> **What is expected**: Arrange all the lines below as a Markdown table with the columns Number and Line, one numbered row per line, leaving out blank lines and the pictures.

> **Material for this exercise**:
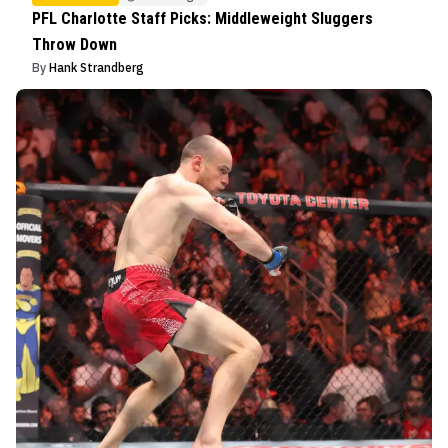
PFL Charlotte Staff Picks: Middleweight Sluggers
Throw Down
By
Hank Strandberg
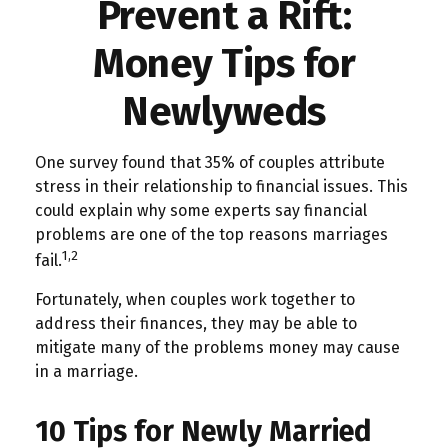
Prevent a Rift:
Money Tips for
Newlyweds
One survey found that 35% of couples attribute
stress in their relationship to financial issues. This
could explain why some experts say financial
problems are one of the top reasons marriages
1,2
fail.
Fortunately, when couples work together to
address their finances, they may be able to
mitigate many of the problems money may cause
in a marriage.
10 Tips for Newly Married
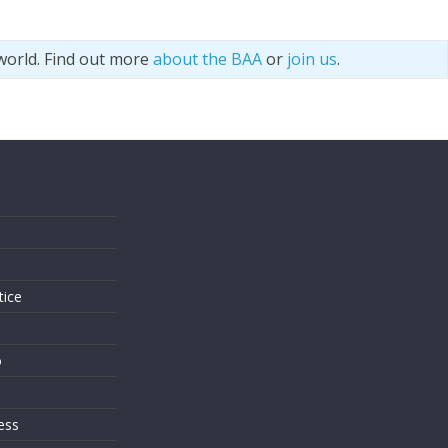
world. Find out more
about the BAA
or
join us
.
s
tice
o
ess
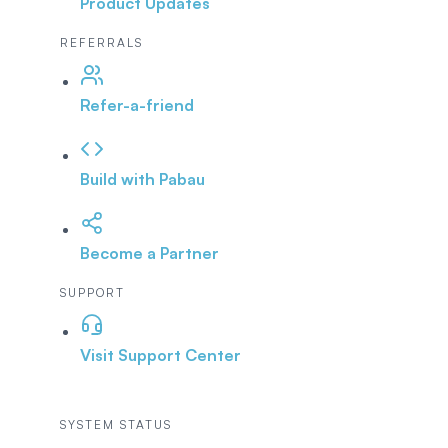
Product Updates
REFERRALS
Refer-a-friend
Build with Pabau
Become a Partner
SUPPORT
Visit Support Center
SYSTEM STATUS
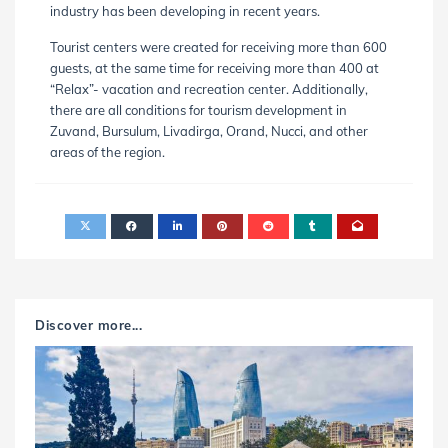
industry has been developing in recent years.
Tourist centers were created for receiving more than 600
guests, at the same time for receiving more than 400 at
“Relax”- vacation and recreation center. Additionally,
there are all conditions for tourism development in
Zuvand, Bursulum, Livadirga, Orand, Nucci, and other
areas of the region.
Discover more...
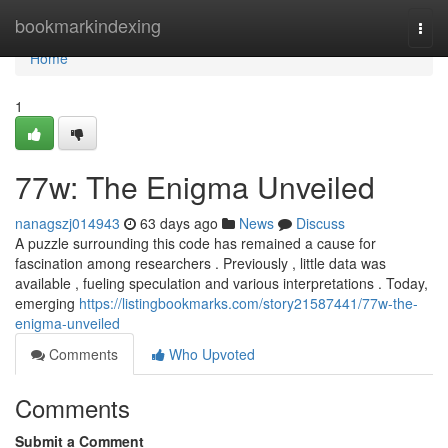
Home
bookmarkindexing
Togg
navi
Home
1
77w: The Enigma Unveiled
nanagszj014943
63 days ago
News
Discuss
A puzzle surrounding this code has remained a cause for
fascination among researchers . Previously , little data was
available , fueling speculation and various interpretations . Today,
emerging
https://listingbookmarks.com/story21587441/77w-the-
enigma-unveiled
Comments
Who Upvoted
Comments
Submit a Comment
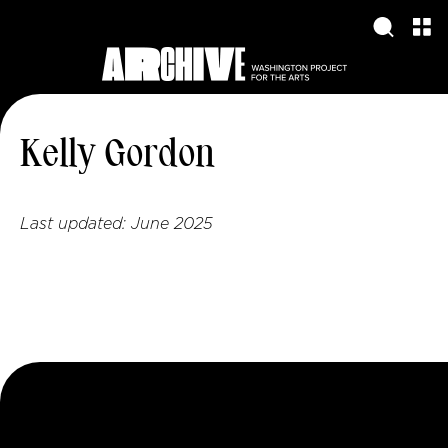
Kelly Gordon
Last updated:
June 2025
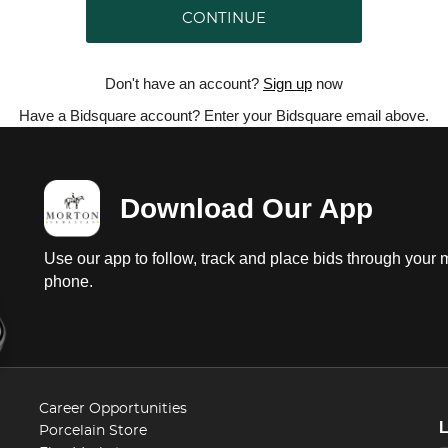
CONTINUE
Don't have an account?
Sign up
now
Have a Bidsquare account? Enter your Bidsquare email above.
Download Our App
Use our app to follow, track and place bids through your 
phone.
Career Opportunities
Porcelain Store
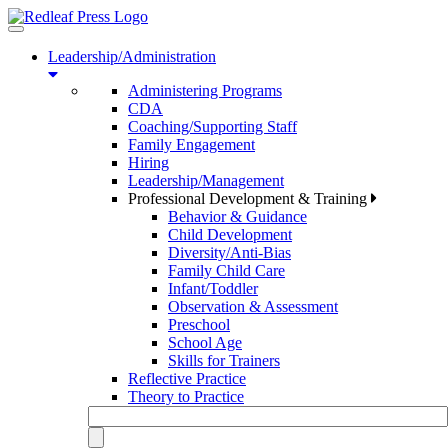
Toggle
navigation
Leadership/Administration
Administering Programs
CDA
Coaching/Supporting Staff
Family Engagement
Hiring
Leadership/Management
Professional Development & Training
Behavior & Guidance
Child Development
Diversity/Anti-Bias
Family Child Care
Infant/Toddler
Observation & Assessment
Preschool
School Age
Skills for Trainers
Reflective Practice
Theory to Practice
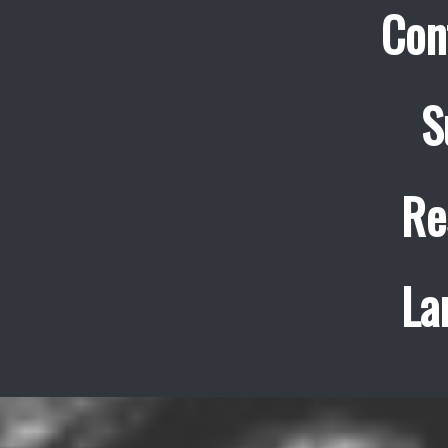
Con
S
Re
La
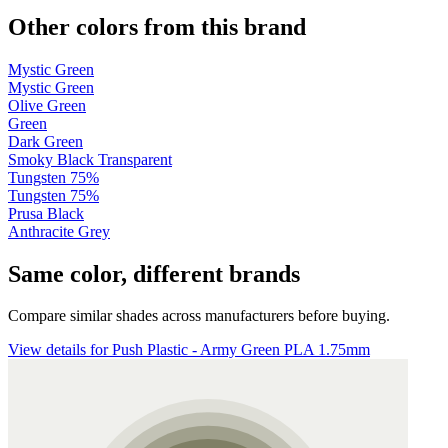
Other colors from this brand
Mystic Green
Mystic Green
Olive Green
Green
Dark Green
Smoky Black Transparent
Tungsten 75%
Tungsten 75%
Prusa Black
Anthracite Grey
Same color, different brands
Compare similar shades across manufacturers before buying.
View details for Push Plastic - Army Green PLA 1.75mm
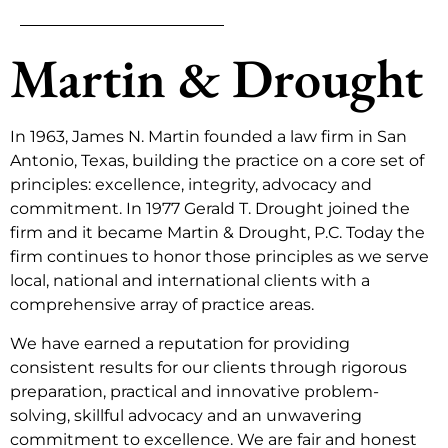
Martin & Drought
In 1963, James N. Martin founded a law firm in San
Antonio, Texas, building the practice on a core set of
principles: excellence, integrity, advocacy and
commitment. In 1977 Gerald T. Drought joined the
firm and it became Martin & Drought, P.C. Today the
firm continues to honor those principles as we serve
local, national and international clients with a
comprehensive array of practice areas.
We have earned a reputation for providing
consistent results for our clients through rigorous
preparation, practical and innovative problem-
solving, skillful advocacy and an unwavering
commitment to excellence. We are fair and honest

> **Problem solution**:
| Number | Line |
|---|---|
| 1 | PFL Charlotte Staff Picks: Middleweight Sluggers |
| 2 | Throw Down |
| 3 | By |
| 4 | Hank Strandberg |
| 5 | Prevent a Rift: |
| 6 | Money Tips for |
| 7 | Newlyweds |
| 8 | One survey found that 35% of couples attribute |
| 9 | stress in their relationship to financial issues. This |
| 10 | could explain why some experts say financial |
| 11 | problems are one of the top reasons marriages |
| 12 | 1,2 |
| 13 | fail. |
| 14 | Fortunately, when couples work together to |
| 15 | address their finances, they may be able to |
| 16 | mitigate many of the problems money may cause |
| 17 | in a marriage. |
| 18 | 10 Tips for Newly Married |
| 19 | world. Find out more |
| 20 | about the BAA |
| 21 | or |
| 22 | join us |
| 23 | . |
| 24 | s |
| 25 | tice |
| 26 | o |
| 27 | ess |
| 28 | Product Updates |
| 29 | REFERRALS |
| 30 | Refer-a-friend |
| 31 | Build with Pabau |
| 32 | Become a Partner |
| 33 | SUPPORT |
| 34 | Visit Support Center |
| 35 | SYSTEM STATUS |
| 36 | industry has been developing in recent years. |
| 37 | Tourist centers were created for receiving more than 600 |
| 38 | guests, at the same time for receiving more than 400 at |
| 39 | “Relax”- vacation and recreation center. Additionally, |
| 40 | there are all conditions for tourism development in |
| 41 | Zuvand, Bursulum, Livadirga, Orand, Nucci, and other |
| 42 | areas of the region. |
| 43 | Discover more... |
| 44 | Home |
| 45 | bookmarkindexing |
| 46 | Togg |
| 47 | navi |
| 48 | Home |
| 49 | 1 |
| 50 | 77w: The Enigma Unveiled |
| 51 | nanagszj014943 |
| 52 | 63 days ago |
| 53 | News |
| 54 | Discuss |
| 55 | A puzzle surrounding this code has remained a cause for |
| 56 | fascination among researchers . Previously , little data was |
| 57 | available , fueling speculation and various interpretations . Today, |
| 58 | emerging |
| 59 | https://listingbookmarks.com/story21587441/77w-the- |
| 60 | enigma-unveiled |
| 61 | Comments |
| 62 | Who Upvoted |
| 63 | Comments |
| 64 | Submit a Comment |
| 65 | Kelly Gordon |
| 66 | Last updated: |
| 67 | June 2025 |
| 68 | CONTINUE |
| 69 | Don't have an account? |
| 70 | Sign up |
| 71 | now |
| 72 | Have a Bidsquare account? Enter your Bidsquare email above. |
| 73 | Download Our App |
| 74 | Use our app to follow, track and place bids through your  |
| 75 | phone. |
| 76 | Career Opportunities |
| 77 | Porcelain Store |
| 78 | Toggle |
| 79 | navigation |
| 80 | Leadership/Administration |
| 81 | Administering Programs |
| 82 | CDA |
| 83 | Coaching/Supporting Staff |
| 84 | Family Engagement |
| 85 | Hiring |
| 86 | Leadership/Management |
| 87 | Professional Development & Training |
| 88 | Behavior & Guidance |
| 89 | Child Development |
| 90 | Diversity/Anti-Bias |
| 91 | Family Child Care |
| 92 | Infant/Toddler |
| 93 | Observation & Assessment |
| 94 | Preschool |
| 95 | School Age |
| 96 | Skills for Trainers |
| 97 | Reflective Practice |
| 98 | Theory to Practice |
| 99 | Con |
| 100 | S |
| 101 | Re |
| 102 | La |
| 103 | Other colors from this brand |
| 104 | Mystic Green |
| 105 | Mystic Green |
| 106 | Olive Green |
| 107 | Green |
| 108 | Dark Green |
| 109 | Smoky Black Transparent |
| 110 | Tungsten 75% |
| 111 | Tungsten 75% |
| 112 | Prusa Black |
| 113 | Anthracite Grey |
| 114 | Same color, different brands |
| 115 | Compare similar shades across manufacturers before buying. |
| 116 | View details for Push Plastic - Army Green PLA 1.75mm |
| 117 | Martin & Drought |
| 118 | In 1963, James N. Martin founded a law firm in San |
| 119 | Antonio, Texas, building the practice on a core set of |
| 120 | principles: excellence, integrity, advocacy and |
| 121 | commitment. In 1977 Gerald T. Drought joined the |
| 122 | firm and it became Martin & Drought, P.C. Today the |
| 123 | firm continues to honor those principles as we serve |
| 124 | local, national and international clients with a |
| 125 | comprehensive array of practice areas. |
| 126 | We have earned a reputation for providing |
| 127 | consistent results for our clients through rigorous |
| 128 | preparation, practical and innovative problem- |
| 129 | solving, skillful advocacy and an unwavering |
| 130 | commitment to excellence. We are fair and honest |